September 23, 2021

WOEING: Boeing still studying Starliner valve issues, with no launch date in sight.

Since returning Starliner to Boeing’s Commercial Crew and Cargo Processing Facility in Florida, engineers have been able to gather data about the “dry” side of the valves, but they may need to remove the valves from the spacecraft to assess the “wet” side, Lueders said. This would be a cumbersome process.

Boeing and NASA will reach a decision point in the “next few weeks,” she said, when they will decide whether to remove the valves from the service module for additional study. If this is the case, Boeing would likely pull forward a service module intended for a future crewed flight and use it for the uncrewed Orbital Flight Test-2 mission.

A new date for this OFT-2 mission has yet to be set, and Lueders indicated one may not be set any time soon. She suggested the mission probably will slip to 2022. “My gut is that it would probably be more likely to be next year, but we’re still working through that timeline,” she said.

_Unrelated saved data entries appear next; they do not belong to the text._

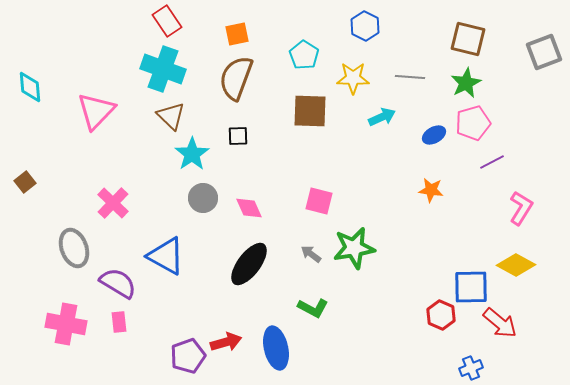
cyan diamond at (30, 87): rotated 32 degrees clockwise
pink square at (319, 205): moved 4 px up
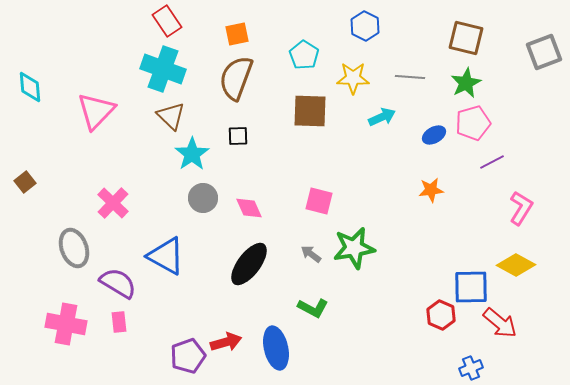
brown square at (468, 39): moved 2 px left, 1 px up
orange star at (431, 190): rotated 15 degrees counterclockwise
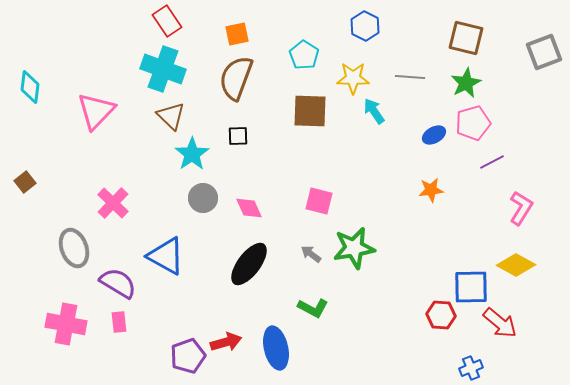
cyan diamond at (30, 87): rotated 12 degrees clockwise
cyan arrow at (382, 117): moved 8 px left, 6 px up; rotated 100 degrees counterclockwise
red hexagon at (441, 315): rotated 20 degrees counterclockwise
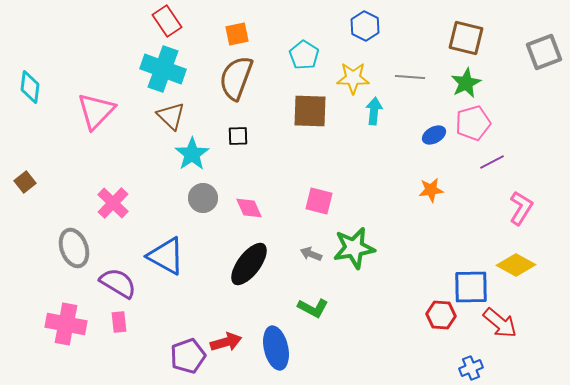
cyan arrow at (374, 111): rotated 40 degrees clockwise
gray arrow at (311, 254): rotated 15 degrees counterclockwise
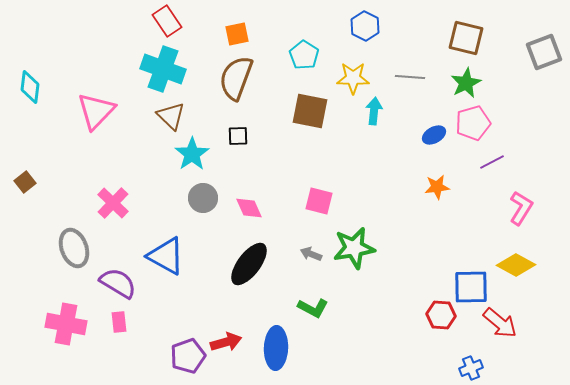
brown square at (310, 111): rotated 9 degrees clockwise
orange star at (431, 190): moved 6 px right, 3 px up
blue ellipse at (276, 348): rotated 15 degrees clockwise
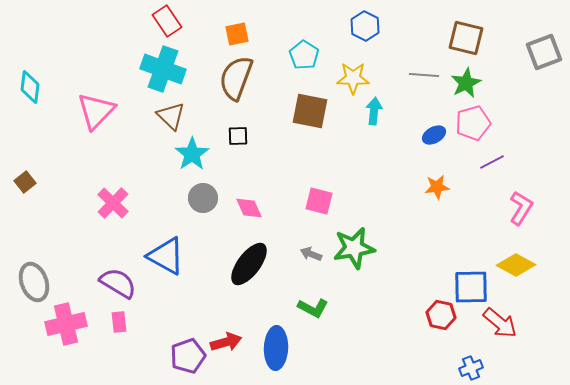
gray line at (410, 77): moved 14 px right, 2 px up
gray ellipse at (74, 248): moved 40 px left, 34 px down
red hexagon at (441, 315): rotated 8 degrees clockwise
pink cross at (66, 324): rotated 24 degrees counterclockwise
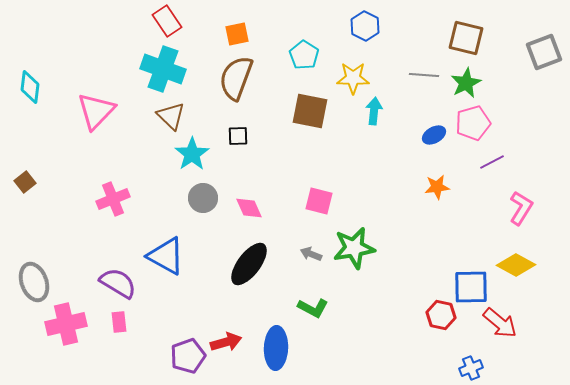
pink cross at (113, 203): moved 4 px up; rotated 24 degrees clockwise
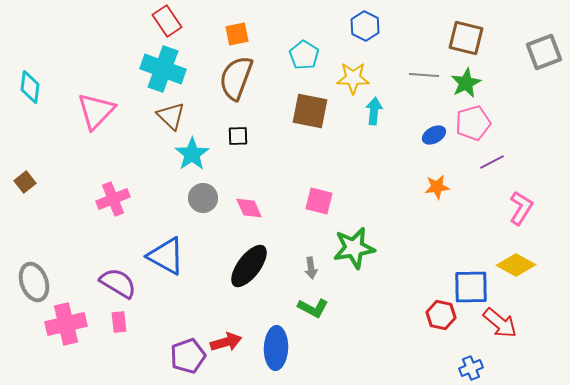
gray arrow at (311, 254): moved 14 px down; rotated 120 degrees counterclockwise
black ellipse at (249, 264): moved 2 px down
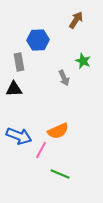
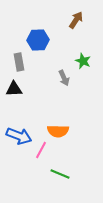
orange semicircle: rotated 25 degrees clockwise
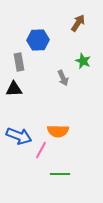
brown arrow: moved 2 px right, 3 px down
gray arrow: moved 1 px left
green line: rotated 24 degrees counterclockwise
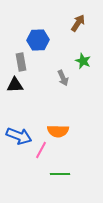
gray rectangle: moved 2 px right
black triangle: moved 1 px right, 4 px up
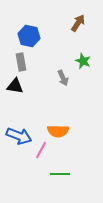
blue hexagon: moved 9 px left, 4 px up; rotated 15 degrees clockwise
black triangle: moved 1 px down; rotated 12 degrees clockwise
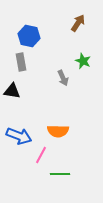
black triangle: moved 3 px left, 5 px down
pink line: moved 5 px down
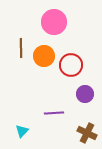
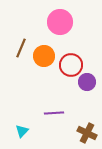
pink circle: moved 6 px right
brown line: rotated 24 degrees clockwise
purple circle: moved 2 px right, 12 px up
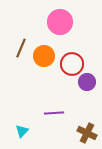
red circle: moved 1 px right, 1 px up
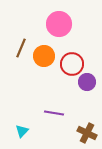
pink circle: moved 1 px left, 2 px down
purple line: rotated 12 degrees clockwise
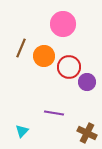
pink circle: moved 4 px right
red circle: moved 3 px left, 3 px down
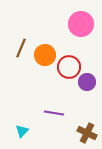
pink circle: moved 18 px right
orange circle: moved 1 px right, 1 px up
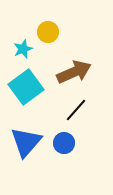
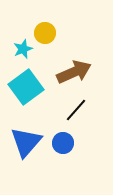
yellow circle: moved 3 px left, 1 px down
blue circle: moved 1 px left
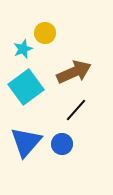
blue circle: moved 1 px left, 1 px down
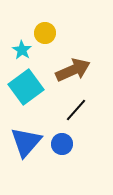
cyan star: moved 1 px left, 1 px down; rotated 18 degrees counterclockwise
brown arrow: moved 1 px left, 2 px up
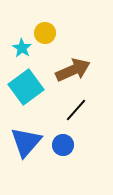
cyan star: moved 2 px up
blue circle: moved 1 px right, 1 px down
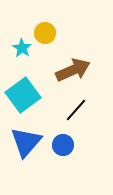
cyan square: moved 3 px left, 8 px down
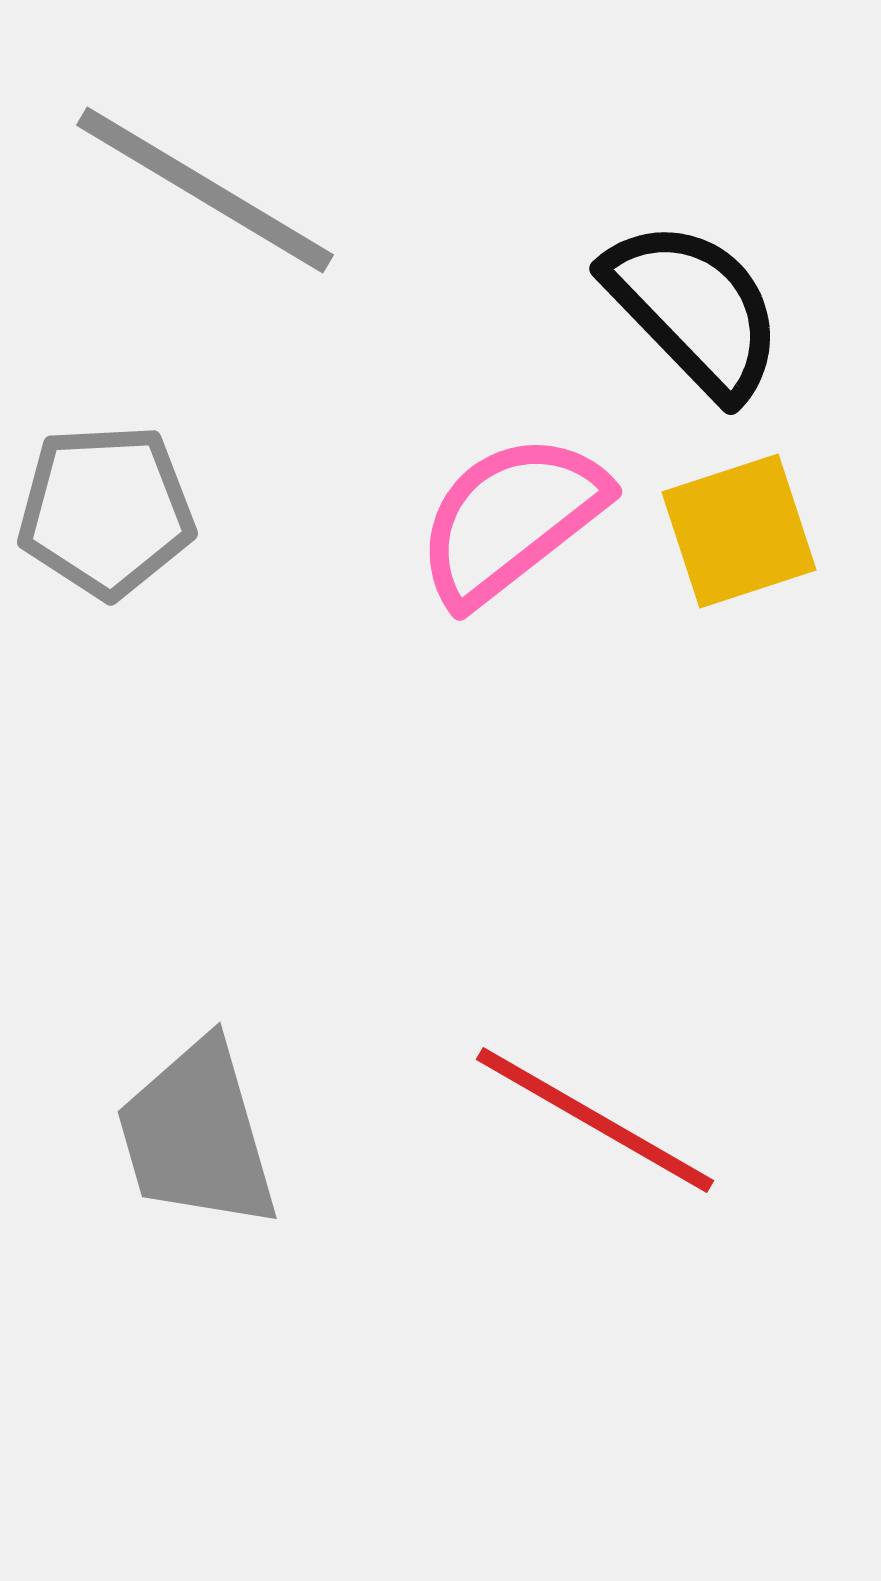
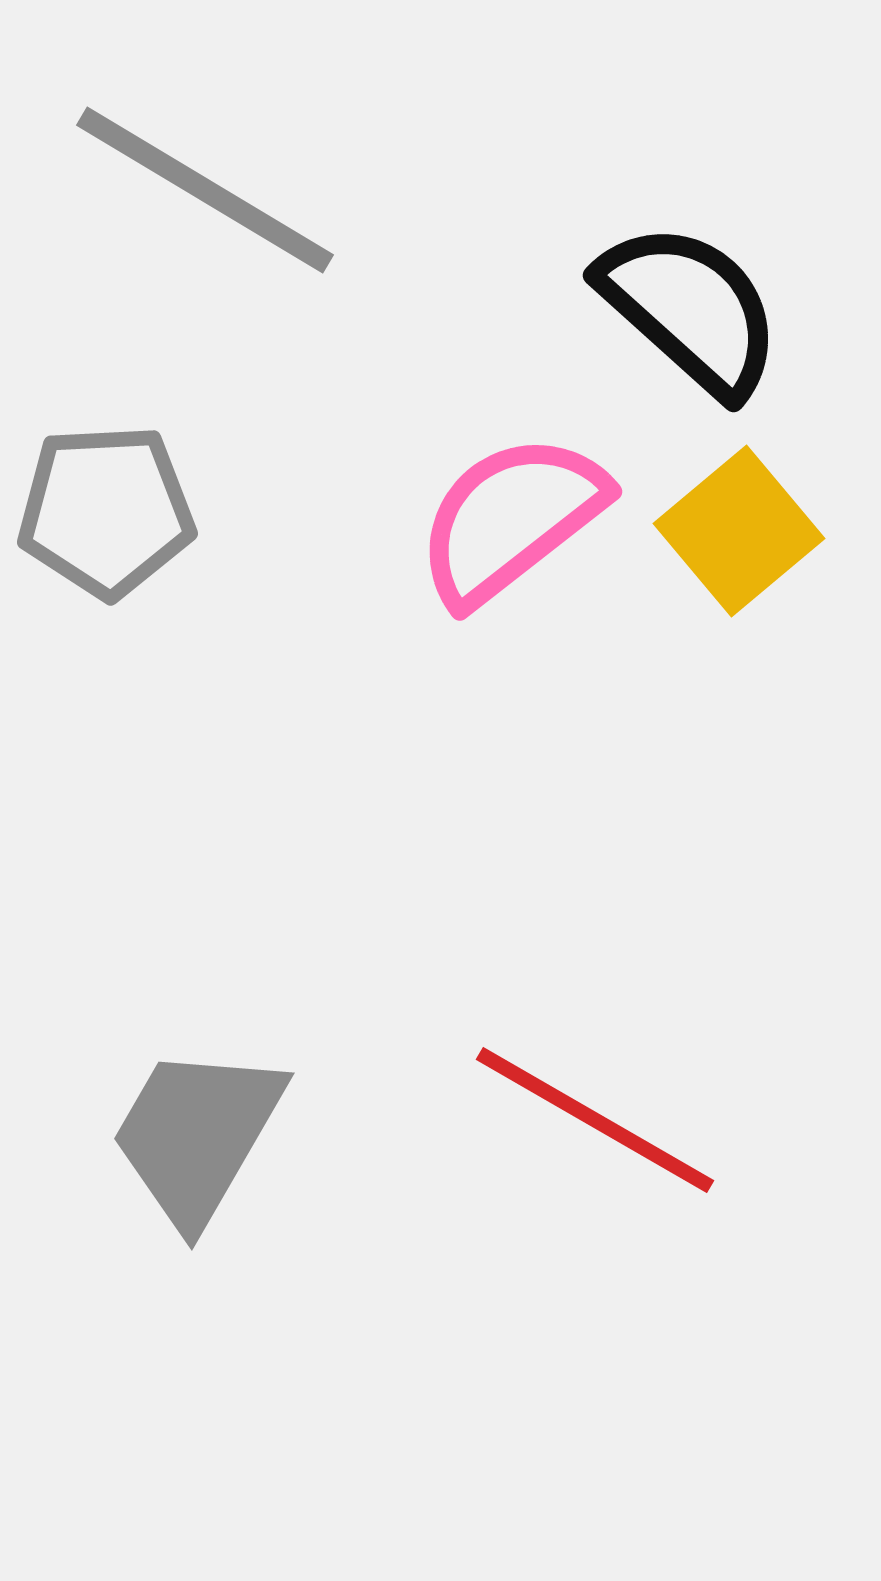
black semicircle: moved 4 px left; rotated 4 degrees counterclockwise
yellow square: rotated 22 degrees counterclockwise
gray trapezoid: rotated 46 degrees clockwise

Plus this from the comments: “Sticking valves not identified until flight hardware is on the pad is bad but what is worse is the kind of processes that woudl allow that to happen. What else is wrong that they just don’t know about yet? They may not know regardless but at least another uncrewed flight gives Boeing and NASA more real world data (not Boeing’s cost saving simulations which showed everything good to go).”